- TASK:
Reproduce each line of the following records verbatim, altering nothing.

(Items listed in a dataset)
....................
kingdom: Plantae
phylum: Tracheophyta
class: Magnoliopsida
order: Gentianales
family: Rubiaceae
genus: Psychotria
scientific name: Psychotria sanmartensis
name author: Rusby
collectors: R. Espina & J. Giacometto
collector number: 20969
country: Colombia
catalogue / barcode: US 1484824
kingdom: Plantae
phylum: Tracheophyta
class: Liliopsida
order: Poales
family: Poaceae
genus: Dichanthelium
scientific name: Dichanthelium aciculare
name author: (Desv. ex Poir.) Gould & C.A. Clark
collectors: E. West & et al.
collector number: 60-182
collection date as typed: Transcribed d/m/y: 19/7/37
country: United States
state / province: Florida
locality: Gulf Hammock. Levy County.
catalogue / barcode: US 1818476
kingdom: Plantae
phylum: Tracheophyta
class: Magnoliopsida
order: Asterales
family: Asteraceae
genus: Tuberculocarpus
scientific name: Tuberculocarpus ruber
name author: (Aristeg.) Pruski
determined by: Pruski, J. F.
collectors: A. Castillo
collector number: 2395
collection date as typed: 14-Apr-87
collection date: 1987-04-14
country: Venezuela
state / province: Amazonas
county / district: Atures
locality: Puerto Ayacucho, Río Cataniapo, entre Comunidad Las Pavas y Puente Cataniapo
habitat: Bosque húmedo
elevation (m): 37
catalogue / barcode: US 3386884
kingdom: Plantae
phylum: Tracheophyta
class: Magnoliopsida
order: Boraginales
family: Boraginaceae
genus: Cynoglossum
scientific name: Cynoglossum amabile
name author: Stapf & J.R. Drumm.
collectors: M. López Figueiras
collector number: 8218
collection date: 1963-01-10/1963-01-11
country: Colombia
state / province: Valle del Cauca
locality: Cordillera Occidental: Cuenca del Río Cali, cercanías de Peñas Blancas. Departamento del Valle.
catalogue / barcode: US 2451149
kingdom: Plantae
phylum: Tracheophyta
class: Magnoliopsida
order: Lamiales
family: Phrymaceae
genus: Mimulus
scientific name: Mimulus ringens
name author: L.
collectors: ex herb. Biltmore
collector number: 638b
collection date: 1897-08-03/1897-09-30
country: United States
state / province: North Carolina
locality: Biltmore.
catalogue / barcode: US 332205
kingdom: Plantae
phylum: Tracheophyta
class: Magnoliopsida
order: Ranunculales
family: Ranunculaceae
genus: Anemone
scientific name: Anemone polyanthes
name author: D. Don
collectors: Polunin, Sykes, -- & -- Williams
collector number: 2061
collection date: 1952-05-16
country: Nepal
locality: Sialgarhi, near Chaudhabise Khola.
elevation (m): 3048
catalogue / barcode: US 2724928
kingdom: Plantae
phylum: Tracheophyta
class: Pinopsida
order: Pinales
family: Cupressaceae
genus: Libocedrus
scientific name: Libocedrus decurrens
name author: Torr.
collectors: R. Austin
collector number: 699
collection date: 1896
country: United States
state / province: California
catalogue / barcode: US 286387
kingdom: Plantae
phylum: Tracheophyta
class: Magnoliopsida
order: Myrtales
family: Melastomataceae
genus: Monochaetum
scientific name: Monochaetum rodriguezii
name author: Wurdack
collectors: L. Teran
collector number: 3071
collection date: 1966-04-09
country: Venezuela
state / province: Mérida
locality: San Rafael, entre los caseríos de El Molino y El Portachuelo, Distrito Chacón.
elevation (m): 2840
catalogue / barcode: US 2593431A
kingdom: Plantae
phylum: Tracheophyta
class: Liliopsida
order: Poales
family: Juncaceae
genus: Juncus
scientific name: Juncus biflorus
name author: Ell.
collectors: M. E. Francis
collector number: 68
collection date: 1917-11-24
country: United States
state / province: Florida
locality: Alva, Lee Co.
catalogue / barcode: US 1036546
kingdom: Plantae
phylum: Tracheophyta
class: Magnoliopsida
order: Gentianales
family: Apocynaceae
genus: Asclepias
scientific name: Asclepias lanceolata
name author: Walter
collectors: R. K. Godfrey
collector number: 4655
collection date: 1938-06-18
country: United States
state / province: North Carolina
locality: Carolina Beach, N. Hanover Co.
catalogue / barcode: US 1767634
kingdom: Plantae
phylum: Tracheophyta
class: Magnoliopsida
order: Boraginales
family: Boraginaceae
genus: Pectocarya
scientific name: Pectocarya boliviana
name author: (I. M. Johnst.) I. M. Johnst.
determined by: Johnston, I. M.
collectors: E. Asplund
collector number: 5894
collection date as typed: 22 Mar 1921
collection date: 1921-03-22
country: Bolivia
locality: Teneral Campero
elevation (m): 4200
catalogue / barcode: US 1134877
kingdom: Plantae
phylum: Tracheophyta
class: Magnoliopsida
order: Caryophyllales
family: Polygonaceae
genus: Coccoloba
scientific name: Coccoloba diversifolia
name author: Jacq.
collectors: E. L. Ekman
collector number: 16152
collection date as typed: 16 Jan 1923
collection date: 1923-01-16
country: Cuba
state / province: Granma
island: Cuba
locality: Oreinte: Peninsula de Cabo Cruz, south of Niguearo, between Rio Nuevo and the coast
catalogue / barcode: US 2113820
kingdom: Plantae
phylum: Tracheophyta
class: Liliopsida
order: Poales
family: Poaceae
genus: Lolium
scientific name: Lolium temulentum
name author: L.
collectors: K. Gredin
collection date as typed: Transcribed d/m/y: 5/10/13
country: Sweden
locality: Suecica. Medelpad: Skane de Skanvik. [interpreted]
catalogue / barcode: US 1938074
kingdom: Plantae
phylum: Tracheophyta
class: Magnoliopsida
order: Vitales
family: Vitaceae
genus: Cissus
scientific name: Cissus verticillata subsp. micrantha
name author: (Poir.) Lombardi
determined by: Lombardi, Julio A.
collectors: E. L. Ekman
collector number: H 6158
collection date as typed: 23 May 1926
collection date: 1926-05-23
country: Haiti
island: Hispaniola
....................
- RESPONSE:
kingdom: Plantae
phylum: Tracheophyta
class: Magnoliopsida
order: Gentianales
family: Rubiaceae
genus: Psychotria
scientific name: Psychotria sanmartensis
name author: Rusby
collectors: R. Espina & J. Giacometto
collector number: 20969
country: Colombia
catalogue / barcode: US 1484824
kingdom: Plantae
phylum: Tracheophyta
class: Liliopsida
order: Poales
family: Poaceae
genus: Dichanthelium
scientific name: Dichanthelium aciculare
name author: (Desv. ex Poir.) Gould & C.A. Clark
collectors: E. West & et al.
collector number: 60-182
collection date as typed: Transcribed d/m/y: 19/7/37
country: United States
state / province: Florida
locality: Gulf Hammock. Levy County.
catalogue / barcode: US 1818476
kingdom: Plantae
phylum: Tracheophyta
class: Magnoliopsida
order: Asterales
family: Asteraceae
genus: Tuberculocarpus
scientific name: Tuberculocarpus ruber
name author: (Aristeg.) Pruski
determined by: Pruski, J. F.
collectors: A. Castillo
collector number: 2395
collection date as typed: 14-Apr-87
collection date: 1987-04-14
country: Venezuela
state / province: Amazonas
county / district: Atures
locality: Puerto Ayacucho, Río Cataniapo, entre Comunidad Las Pavas y Puente Cataniapo
habitat: Bosque húmedo
elevation (m): 37
catalogue / barcode: US 3386884
kingdom: Plantae
phylum: Tracheophyta
class: Magnoliopsida
order: Boraginales
family: Boraginaceae
genus: Cynoglossum
scientific name: Cynoglossum amabile
name author: Stapf & J.R. Drumm.
collectors: M. López Figueiras
collector number: 8218
collection date: 1963-01-10/1963-01-11
country: Colombia
state / province: Valle del Cauca
locality: Cordillera Occidental: Cuenca del Río Cali, cercanías de Peñas Blancas. Departamento del Valle.
catalogue / barcode: US 2451149
kingdom: Plantae
phylum: Tracheophyta
class: Magnoliopsida
order: Lamiales
family: Phrymaceae
genus: Mimulus
scientific name: Mimulus ringens
name author: L.
collectors: ex herb. Biltmore
collector number: 638b
collection date: 1897-08-03/1897-09-30
country: United States
state / province: North Carolina
locality: Biltmore.
catalogue / barcode: US 332205
kingdom: Plantae
phylum: Tracheophyta
class: Magnoliopsida
order: Ranunculales
family: Ranunculaceae
genus: Anemone
scientific name: Anemone polyanthes
name author: D. Don
collectors: Polunin, Sykes, -- & -- Williams
collector number: 2061
collection date: 1952-05-16
country: Nepal
locality: Sialgarhi, near Chaudhabise Khola.
elevation (m): 3048
catalogue / barcode: US 2724928
kingdom: Plantae
phylum: Tracheophyta
class: Pinopsida
order: Pinales
family: Cupressaceae
genus: Libocedrus
scientific name: Libocedrus decurrens
name author: Torr.
collectors: R. Austin
collector number: 699
collection date: 1896
country: United States
state / province: California
catalogue / barcode: US 286387
kingdom: Plantae
phylum: Tracheophyta
class: Magnoliopsida
order: Myrtales
family: Melastomataceae
genus: Monochaetum
scientific name: Monochaetum rodriguezii
name author: Wurdack
collectors: L. Teran
collector number: 3071
collection date: 1966-04-09
country: Venezuela
state / province: Mérida
locality: San Rafael, entre los caseríos de El Molino y El Portachuelo, Distrito Chacón.
elevation (m): 2840
catalogue / barcode: US 2593431A
kingdom: Plantae
phylum: Tracheophyta
class: Liliopsida
order: Poales
family: Juncaceae
genus: Juncus
scientific name: Juncus biflorus
name author: Ell.
collectors: M. E. Francis
collector number: 68
collection date: 1917-11-24
country: United States
state / province: Florida
locality: Alva, Lee Co.
catalogue / barcode: US 1036546
kingdom: Plantae
phylum: Tracheophyta
class: Magnoliopsida
order: Gentianales
family: Apocynaceae
genus: Asclepias
scientific name: Asclepias lanceolata
name author: Walter
collectors: R. K. Godfrey
collector number: 4655
collection date: 1938-06-18
country: United States
state / province: North Carolina
locality: Carolina Beach, N. Hanover Co.
catalogue / barcode: US 1767634
kingdom: Plantae
phylum: Tracheophyta
class: Magnoliopsida
order: Boraginales
family: Boraginaceae
genus: Pectocarya
scientific name: Pectocarya boliviana
name author: (I. M. Johnst.) I. M. Johnst.
determined by: Johnston, I. M.
collectors: E. Asplund
collector number: 5894
collection date as typed: 22 Mar 1921
collection date: 1921-03-22
country: Bolivia
locality: Teneral Campero
elevation (m): 4200
catalogue / barcode: US 1134877
kingdom: Plantae
phylum: Tracheophyta
class: Magnoliopsida
order: Caryophyllales
family: Polygonaceae
genus: Coccoloba
scientific name: Coccoloba diversifolia
name author: Jacq.
collectors: E. L. Ekman
collector number: 16152
collection date as typed: 16 Jan 1923
collection date: 1923-01-16
country: Cuba
state / province: Granma
island: Cuba
locality: Oreinte: Peninsula de Cabo Cruz, south of Niguearo, between Rio Nuevo and the coast
catalogue / barcode: US 2113820
kingdom: Plantae
phylum: Tracheophyta
class: Liliopsida
order: Poales
family: Poaceae
genus: Lolium
scientific name: Lolium temulentum
name author: L.
collectors: K. Gredin
collection date as typed: Transcribed d/m/y: 5/10/13
country: Sweden
locality: Suecica. Medelpad: Skane de Skanvik. [interpreted]
catalogue / barcode: US 1938074
kingdom: Plantae
phylum: Tracheophyta
class: Magnoliopsida
order: Vitales
family: Vitaceae
genus: Cissus
scientific name: Cissus verticillata subsp. micrantha
name author: (Poir.) Lombardi
determined by: Lombardi, Julio A.
collectors: E. L. Ekman
collector number: H 6158
collection date as typed: 23 May 1926
collection date: 1926-05-23
country: Haiti
island: Hispaniola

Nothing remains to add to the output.